WORK INSTRUCTION:
Your job is to transcribe all the records that follow, excluding any pictures.

SUPPLIED MATERIAL:
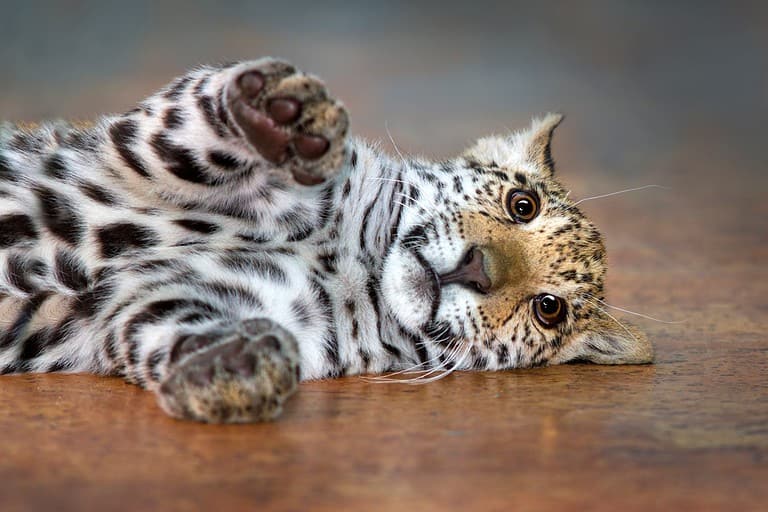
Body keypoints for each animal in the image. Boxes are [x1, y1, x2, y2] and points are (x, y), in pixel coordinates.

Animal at [0, 58, 652, 423]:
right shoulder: (133, 152)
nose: (478, 269)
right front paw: (284, 114)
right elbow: (190, 123)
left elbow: (164, 321)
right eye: (522, 205)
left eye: (549, 309)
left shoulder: (148, 302)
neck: (355, 254)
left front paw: (238, 366)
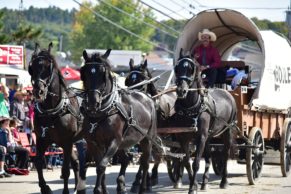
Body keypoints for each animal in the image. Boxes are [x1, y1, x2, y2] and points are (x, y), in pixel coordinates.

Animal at [28, 42, 85, 194]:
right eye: (32, 67)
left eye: (49, 67)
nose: (39, 91)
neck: (51, 111)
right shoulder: (42, 140)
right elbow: (38, 163)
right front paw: (44, 187)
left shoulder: (67, 141)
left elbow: (65, 170)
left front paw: (64, 191)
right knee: (76, 162)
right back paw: (77, 188)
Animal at [80, 49, 159, 194]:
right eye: (85, 73)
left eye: (103, 74)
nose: (93, 102)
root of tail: (148, 97)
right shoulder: (93, 143)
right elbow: (100, 167)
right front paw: (103, 190)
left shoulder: (114, 141)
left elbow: (101, 166)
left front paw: (98, 190)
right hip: (124, 142)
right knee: (126, 159)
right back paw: (121, 185)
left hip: (146, 139)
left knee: (145, 162)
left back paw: (142, 187)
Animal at [124, 58, 194, 189]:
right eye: (128, 81)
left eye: (141, 81)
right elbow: (149, 155)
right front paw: (142, 180)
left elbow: (154, 155)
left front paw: (148, 178)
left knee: (177, 151)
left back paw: (178, 177)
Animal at [175, 50, 238, 194]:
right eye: (177, 68)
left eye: (191, 69)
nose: (181, 90)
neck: (192, 107)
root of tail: (227, 93)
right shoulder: (183, 138)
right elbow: (187, 162)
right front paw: (195, 185)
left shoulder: (201, 137)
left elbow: (196, 163)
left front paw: (192, 188)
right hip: (209, 136)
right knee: (209, 156)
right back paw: (204, 183)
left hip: (227, 131)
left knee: (225, 154)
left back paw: (224, 181)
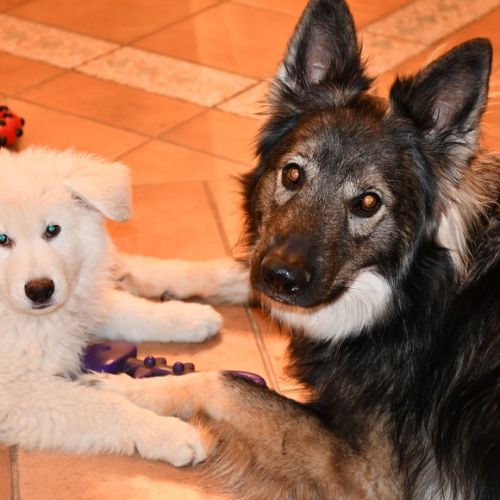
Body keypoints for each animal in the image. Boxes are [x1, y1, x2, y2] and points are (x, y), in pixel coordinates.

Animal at [0, 146, 251, 466]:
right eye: (2, 239)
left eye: (52, 230)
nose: (40, 290)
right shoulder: (17, 394)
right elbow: (103, 406)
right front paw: (169, 433)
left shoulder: (80, 296)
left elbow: (126, 309)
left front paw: (185, 315)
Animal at [87, 0, 500, 498]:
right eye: (293, 174)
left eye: (368, 202)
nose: (281, 277)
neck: (417, 295)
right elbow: (237, 271)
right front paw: (140, 272)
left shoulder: (369, 474)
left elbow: (228, 384)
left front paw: (126, 391)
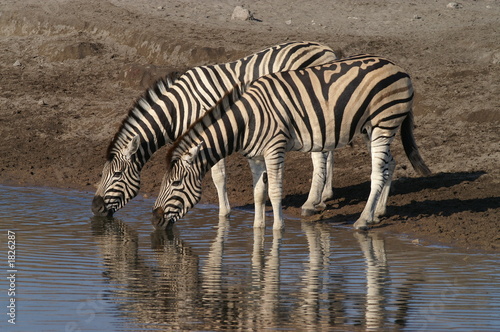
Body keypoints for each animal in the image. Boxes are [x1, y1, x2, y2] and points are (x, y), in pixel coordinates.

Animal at [92, 41, 338, 219]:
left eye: (116, 174)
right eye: (102, 173)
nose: (94, 208)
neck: (179, 109)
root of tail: (325, 49)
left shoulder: (208, 133)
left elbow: (218, 176)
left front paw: (223, 214)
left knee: (320, 155)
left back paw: (310, 202)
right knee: (328, 150)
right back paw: (324, 195)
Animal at [151, 54, 430, 231]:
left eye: (175, 184)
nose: (154, 219)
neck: (247, 121)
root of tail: (397, 66)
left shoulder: (275, 149)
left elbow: (274, 191)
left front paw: (278, 229)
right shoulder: (255, 156)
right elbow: (258, 192)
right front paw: (257, 228)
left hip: (385, 122)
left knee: (377, 172)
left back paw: (362, 220)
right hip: (370, 128)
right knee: (389, 164)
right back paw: (377, 214)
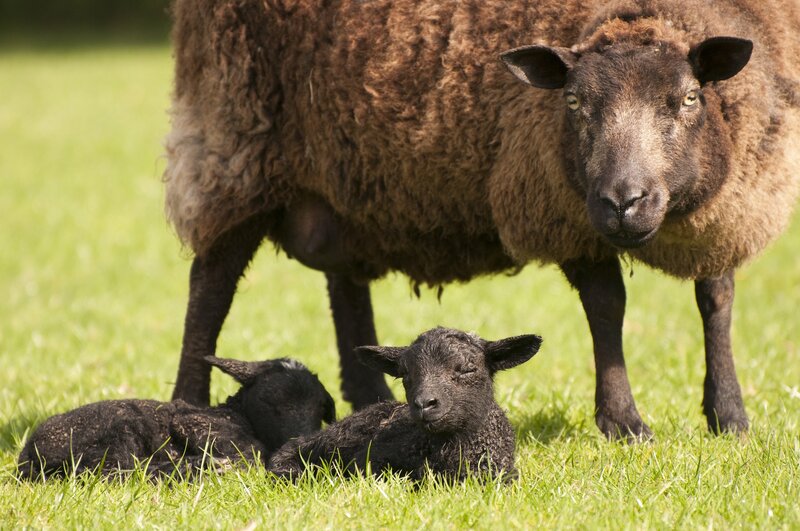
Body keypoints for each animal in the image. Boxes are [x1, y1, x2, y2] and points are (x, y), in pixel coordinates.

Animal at [17, 356, 335, 479]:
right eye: (270, 402)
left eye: (320, 408)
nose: (299, 440)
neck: (236, 414)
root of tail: (29, 455)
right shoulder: (195, 424)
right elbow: (252, 455)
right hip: (118, 431)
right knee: (118, 471)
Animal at [164, 0, 800, 440]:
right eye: (573, 102)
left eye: (690, 98)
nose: (624, 201)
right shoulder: (561, 206)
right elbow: (607, 307)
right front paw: (624, 423)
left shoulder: (728, 209)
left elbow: (717, 300)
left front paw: (729, 416)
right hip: (234, 142)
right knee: (210, 285)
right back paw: (187, 404)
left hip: (348, 177)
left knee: (345, 286)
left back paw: (371, 398)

ANSWER BELOW:
Body keypoints for each animal in the image. Boxes are [x1, y1, x2, y2] and points are (x, y), in pixel coordinates.

Animal at [0, 58, 652, 423]:
right shoulder: (133, 152)
nose: (478, 269)
right front paw: (284, 114)
right elbow: (190, 123)
left elbow: (164, 321)
right eye: (522, 205)
left eye: (549, 309)
left shoulder: (148, 302)
neck: (355, 254)
left front paw: (238, 366)
Body keypoints for each animal in the image. Boxes are [x1, y1, x2, y2] and points are (x, y), in pixel coordinates.

Animal at [28, 42, 85, 194]:
right eye: (32, 67)
left eye: (49, 67)
nose: (39, 91)
neck: (51, 111)
right shoulder: (42, 140)
right elbow: (38, 163)
right front paw: (44, 187)
left shoulder: (67, 141)
left elbow: (65, 170)
left front paw: (64, 191)
right knee: (76, 162)
right back paw: (77, 188)
Animal at [80, 49, 159, 194]:
right eye: (85, 73)
left eye: (103, 74)
nose: (93, 102)
root of tail: (148, 97)
right shoulder: (93, 143)
right elbow: (100, 167)
right front paw: (103, 190)
left shoulder: (114, 141)
left elbow: (101, 166)
left front paw: (98, 190)
right hip: (124, 142)
right knee: (126, 159)
right back paw: (121, 185)
left hip: (146, 139)
left knee: (145, 162)
left back paw: (142, 187)
Animal at [124, 58, 194, 189]:
right eye: (128, 81)
left eye: (141, 81)
right elbow: (149, 155)
right front paw: (142, 180)
left elbow: (154, 155)
left front paw: (148, 178)
left knee: (177, 151)
left back paw: (178, 177)
Animal at [175, 50, 238, 194]:
right eye: (177, 68)
left eye: (191, 69)
nose: (181, 90)
neck: (192, 107)
root of tail: (227, 93)
right shoulder: (183, 138)
right elbow: (187, 162)
right front paw: (195, 185)
left shoulder: (201, 137)
left elbow: (196, 163)
left front paw: (192, 188)
right hip: (209, 136)
right knee: (209, 156)
right back paw: (204, 183)
left hip: (227, 131)
left knee: (225, 154)
left back paw: (224, 181)
Body keypoints for each animal in the image. Boxes are [x1, y1, x2, y2] and points are (x, y), in pixel coordinates.

Animal at [0, 146, 251, 466]:
right eye: (2, 239)
left eye: (52, 230)
nose: (40, 290)
right shoulder: (17, 394)
right elbow: (103, 406)
right front paw: (169, 433)
left shoulder: (80, 296)
left elbow: (126, 309)
left front paw: (185, 315)
Animal at [87, 0, 500, 498]:
right eye: (293, 174)
left eye: (368, 202)
nose: (281, 277)
neck: (417, 295)
right elbow: (237, 271)
right front paw: (140, 272)
left shoulder: (369, 474)
left elbow: (228, 384)
left front paw: (126, 391)
Body keypoints for each animal in the image. Boxes are [x1, y1, x2, y2] and points are (x, y), in pixel coordinates.

Animal at [92, 41, 338, 219]:
left eye: (116, 174)
right eye: (102, 173)
nose: (94, 208)
neck: (179, 109)
root of tail: (325, 49)
left shoulder: (208, 133)
left elbow: (218, 176)
left front paw: (223, 214)
left knee: (320, 155)
left back paw: (310, 202)
right knee: (328, 150)
right back paw: (324, 195)
Animal at [151, 54, 430, 231]:
left eye: (175, 184)
nose: (154, 219)
neck: (247, 121)
root of tail: (397, 66)
left shoulder: (275, 149)
left elbow: (274, 191)
left front paw: (278, 229)
right shoulder: (255, 156)
right elbow: (258, 192)
right front paw: (257, 228)
left hip: (385, 122)
left knee: (377, 172)
left back paw: (362, 220)
right hip: (370, 128)
right knee: (389, 164)
right back paw: (377, 214)
Body keypoints for each animal in the image. Boxes are [x1, y1, x2, y2] and points are (x, y), in pixel coordinates.

Animal at [17, 356, 335, 479]:
right eye: (270, 402)
left eye: (320, 408)
nose: (299, 440)
neck: (236, 414)
root of tail: (29, 455)
right shoulder: (195, 424)
right elbow: (252, 455)
right hip: (118, 431)
right knee: (118, 471)
Animal at [164, 0, 800, 440]:
right eye: (573, 102)
left eye: (690, 98)
nose: (624, 201)
right shoulder: (561, 206)
right elbow: (607, 307)
right front paw: (624, 423)
left shoulder: (728, 209)
left elbow: (717, 300)
left front paw: (729, 416)
right hip: (234, 142)
right knee: (210, 285)
right back paw: (187, 404)
left hip: (348, 177)
left knee: (345, 286)
left back paw: (371, 398)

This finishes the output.